WORK ORDER:
With the pictures left out, write every entry down exactly.
::: PROVIDED DATA :::
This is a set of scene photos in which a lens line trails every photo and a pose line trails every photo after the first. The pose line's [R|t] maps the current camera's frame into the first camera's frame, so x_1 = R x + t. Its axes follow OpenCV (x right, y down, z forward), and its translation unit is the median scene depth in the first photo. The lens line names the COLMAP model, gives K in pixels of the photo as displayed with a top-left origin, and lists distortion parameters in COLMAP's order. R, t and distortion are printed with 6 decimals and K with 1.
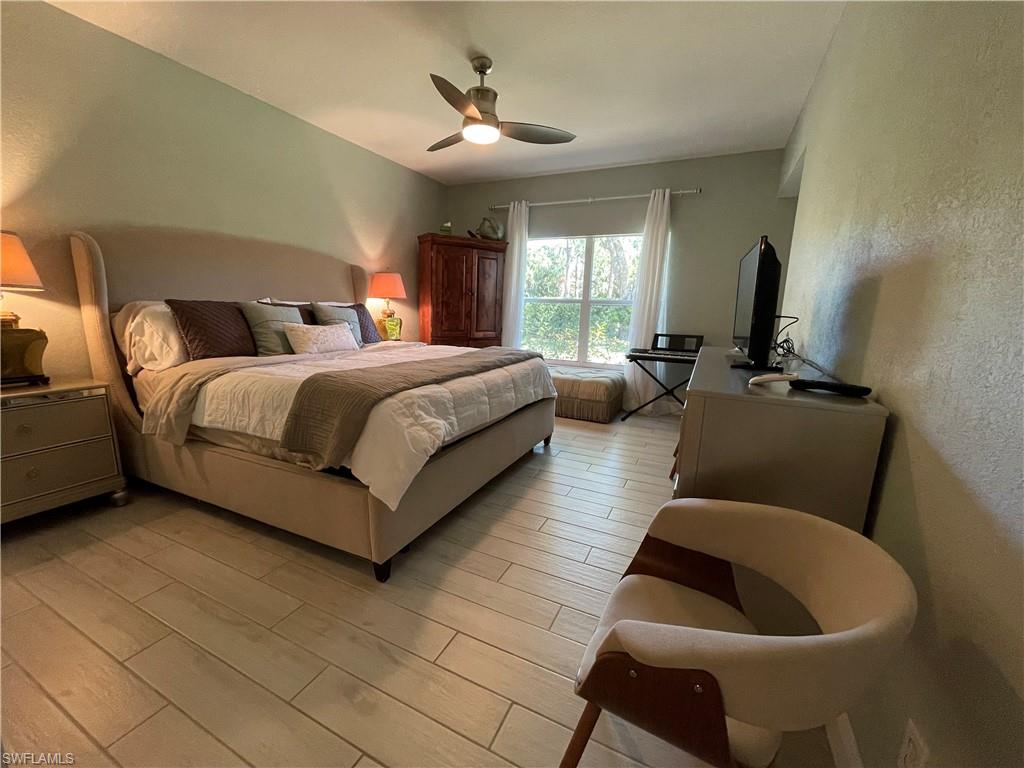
lens RADIAL K [[414.7, 0, 512.1], [0, 414.7, 380.6], [0, 0, 1]] dist [-0.001722, 0.000257]
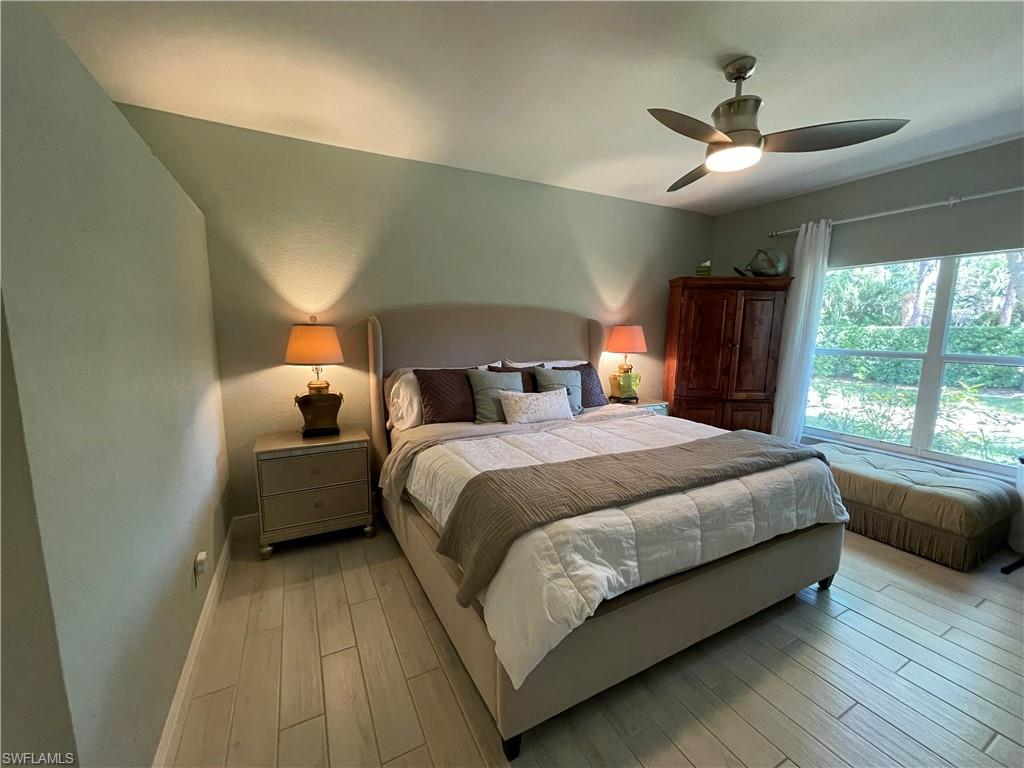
lens RADIAL K [[414.7, 0, 507.5], [0, 414.7, 383.1], [0, 0, 1]] dist [-0.001722, 0.000257]
pose [[0.797618, 0.062433, -0.599923, 0.062895], [-0.096794, 0.994987, -0.025146, -0.113936], [0.595345, 0.078126, 0.799663, 0.162885]]
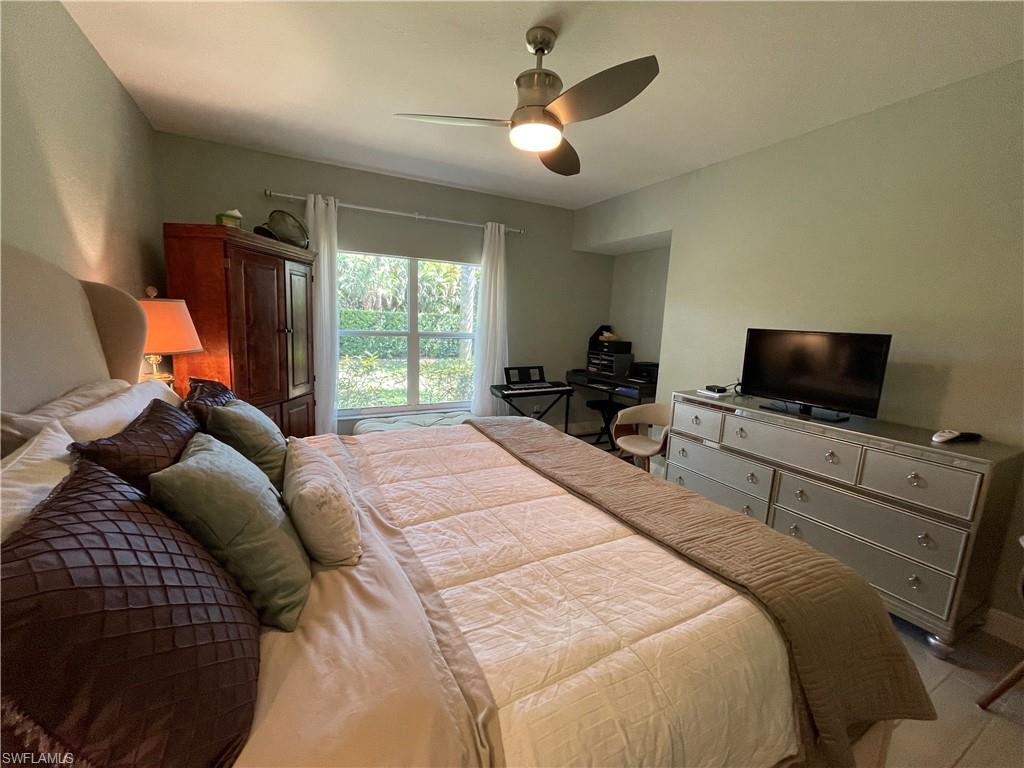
lens RADIAL K [[414.7, 0, 514.0], [0, 414.7, 379.0], [0, 0, 1]] dist [-0.001722, 0.000257]
pose [[0.591388, -0.122758, 0.796989, -0.618418], [0.125162, 0.990341, 0.059666, -0.200949], [-0.796615, 0.064467, 0.601040, 0.541294]]
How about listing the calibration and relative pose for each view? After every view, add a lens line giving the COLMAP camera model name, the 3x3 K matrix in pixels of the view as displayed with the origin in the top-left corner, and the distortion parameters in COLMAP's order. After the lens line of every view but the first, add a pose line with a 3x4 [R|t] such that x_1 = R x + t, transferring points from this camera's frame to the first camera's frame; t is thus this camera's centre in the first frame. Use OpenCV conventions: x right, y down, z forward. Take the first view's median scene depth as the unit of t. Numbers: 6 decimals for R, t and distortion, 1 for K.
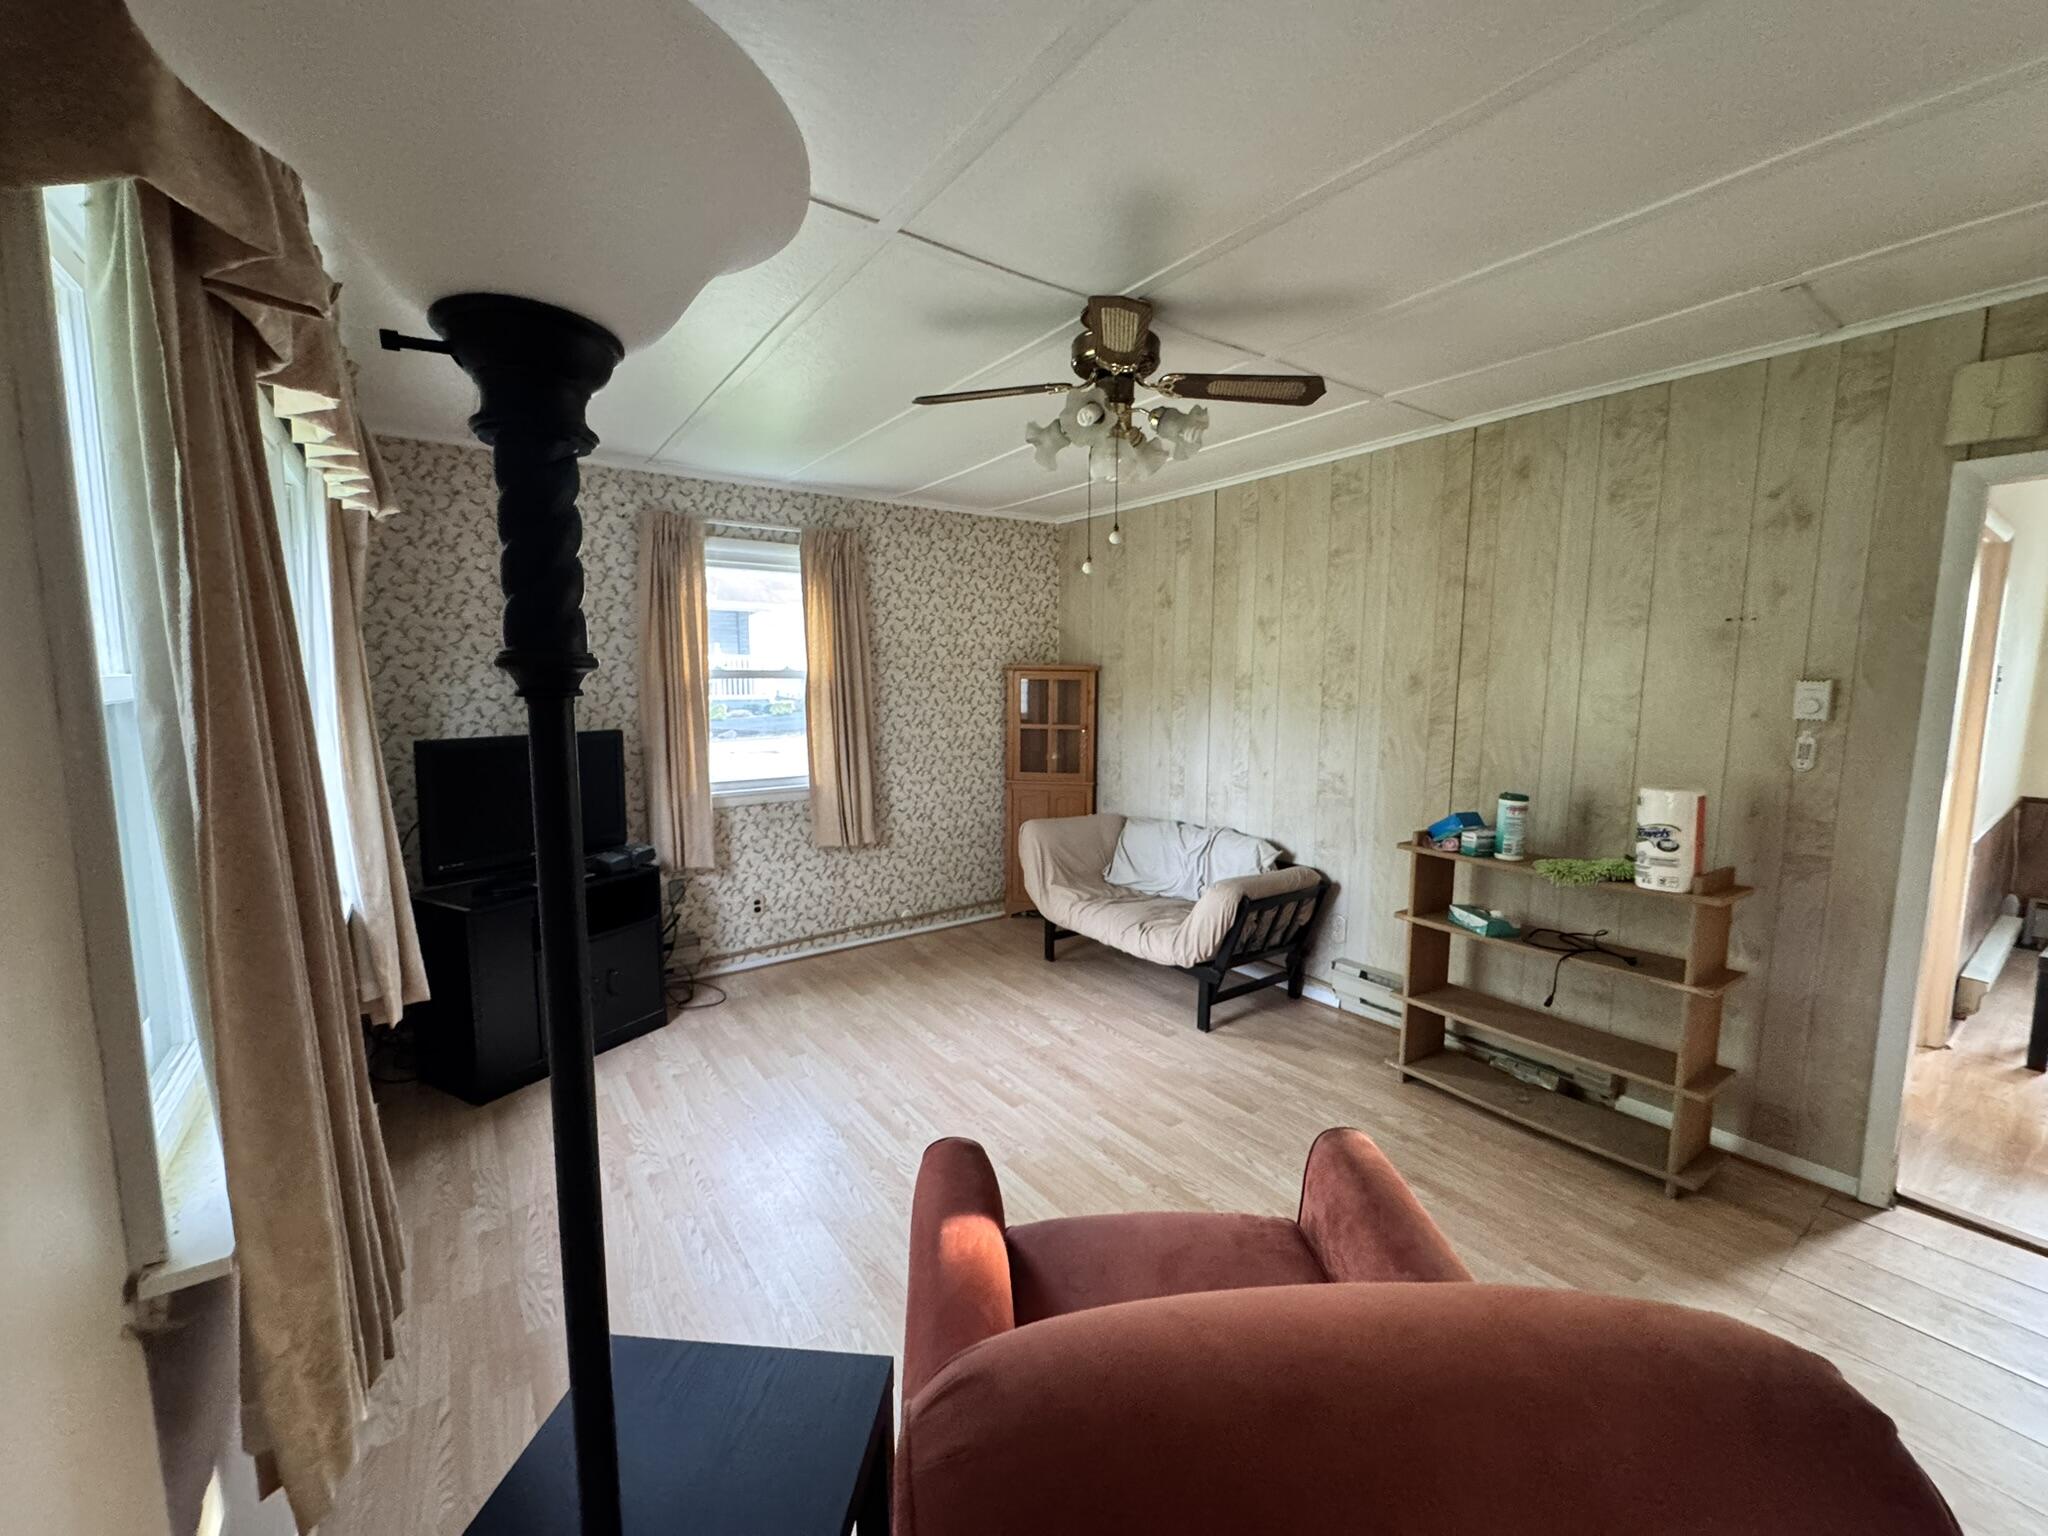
lens RADIAL K [[815.8, 0, 1024.0], [0, 815.8, 768.0], [0, 0, 1]] dist [-0.000853, -0.000357]
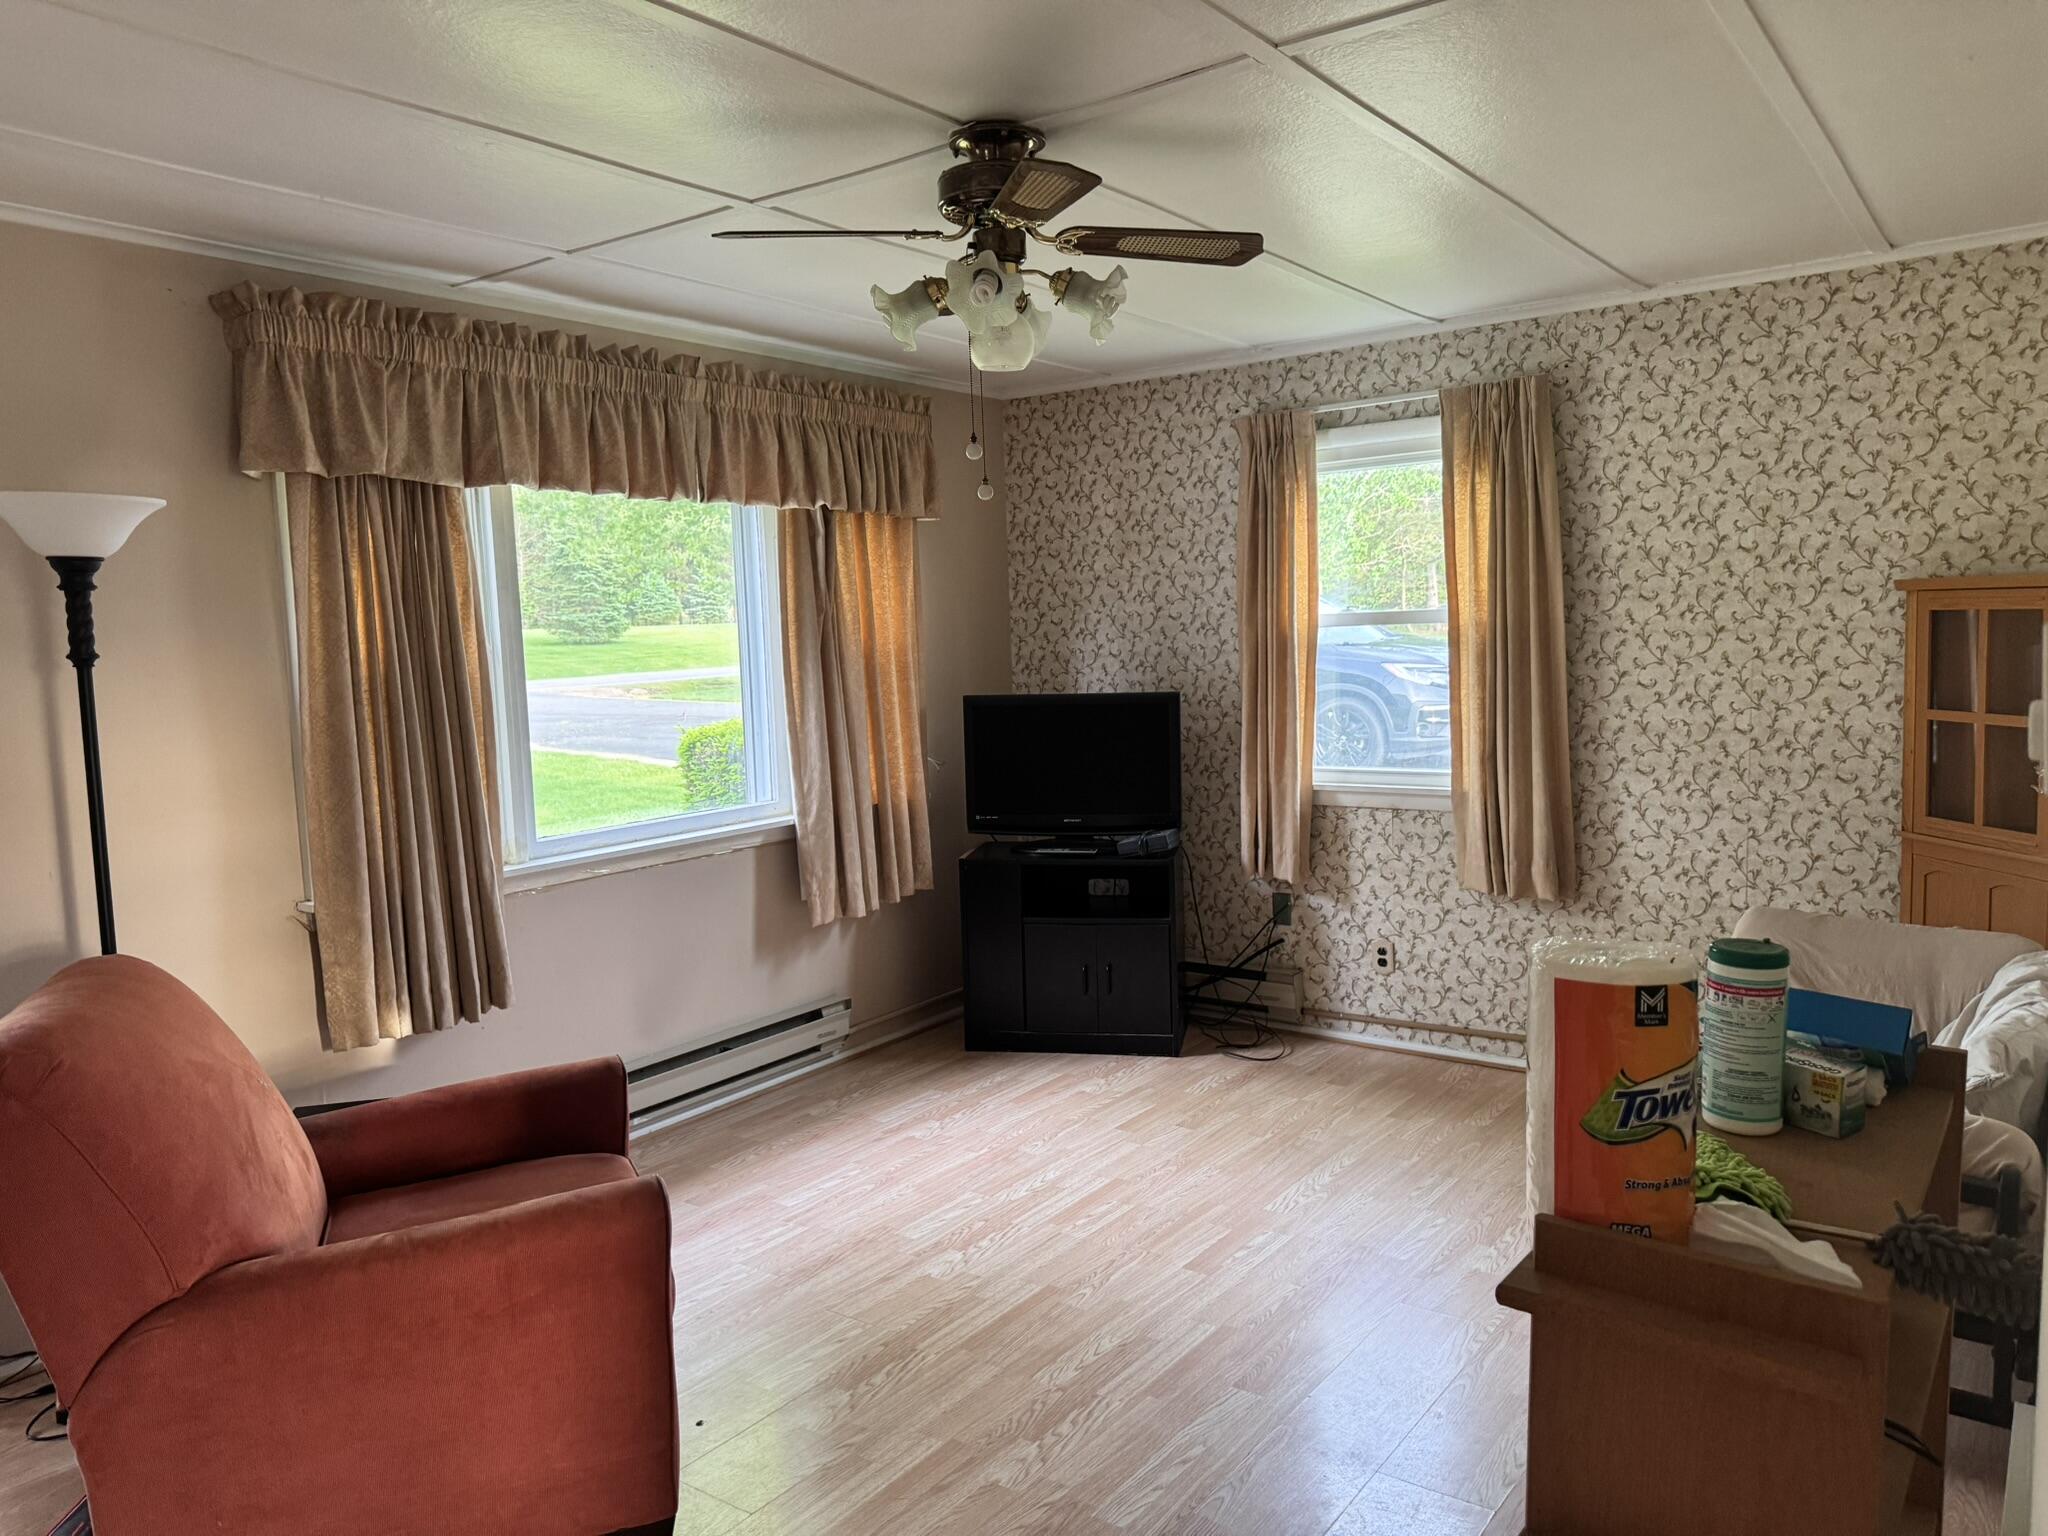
:::
ANSWER BOX:
This is a set of scene photos in which a lens line trails every photo and a pose line trails every photo after the first. The pose line's [R|t] maps the current camera's frame into the first camera's frame, so x_1 = R x + t. Its axes follow OpenCV (x right, y down, z forward), and its translation unit is the median scene depth in the first photo. The lens line names the COLMAP model, gives K in pixels of the photo as displayed with a top-left origin, and lists distortion parameters in COLMAP's order. R, t and distortion are printed with 6 decimals and K with 1.
lens RADIAL K [[414.7, 0, 512.1], [0, 414.7, 380.6], [0, 0, 1]] dist [-0.001722, 0.000257]
lens RADIAL K [[414.7, 0, 507.5], [0, 414.7, 383.1], [0, 0, 1]] dist [-0.001722, 0.000257]
pose [[0.797618, 0.062433, -0.599923, 0.062895], [-0.096794, 0.994987, -0.025146, -0.113936], [0.595345, 0.078126, 0.799663, 0.162885]]
lens RADIAL K [[414.7, 0, 514.0], [0, 414.7, 379.0], [0, 0, 1]] dist [-0.001722, 0.000257]
pose [[0.591388, -0.122758, 0.796989, -0.618418], [0.125162, 0.990341, 0.059666, -0.200949], [-0.796615, 0.064467, 0.601040, 0.541294]]
How about listing the calibration and relative pose for each view? After every view, add a lens line giving the COLMAP camera model name, the 3x3 K matrix in pixels of the view as displayed with the origin in the top-left corner, and the distortion parameters in COLMAP's order. After the lens line of every view but the first, add a pose line with a 3x4 [R|t] such that x_1 = R x + t, transferring points from this camera's frame to the first camera's frame; t is thus this camera's centre in the first frame. Use OpenCV conventions: x right, y down, z forward. Take the first view's median scene depth as the unit of t. Numbers: 6 decimals for R, t and distortion, 1 for K.
lens RADIAL K [[815.8, 0, 1024.0], [0, 815.8, 768.0], [0, 0, 1]] dist [-0.000853, -0.000357]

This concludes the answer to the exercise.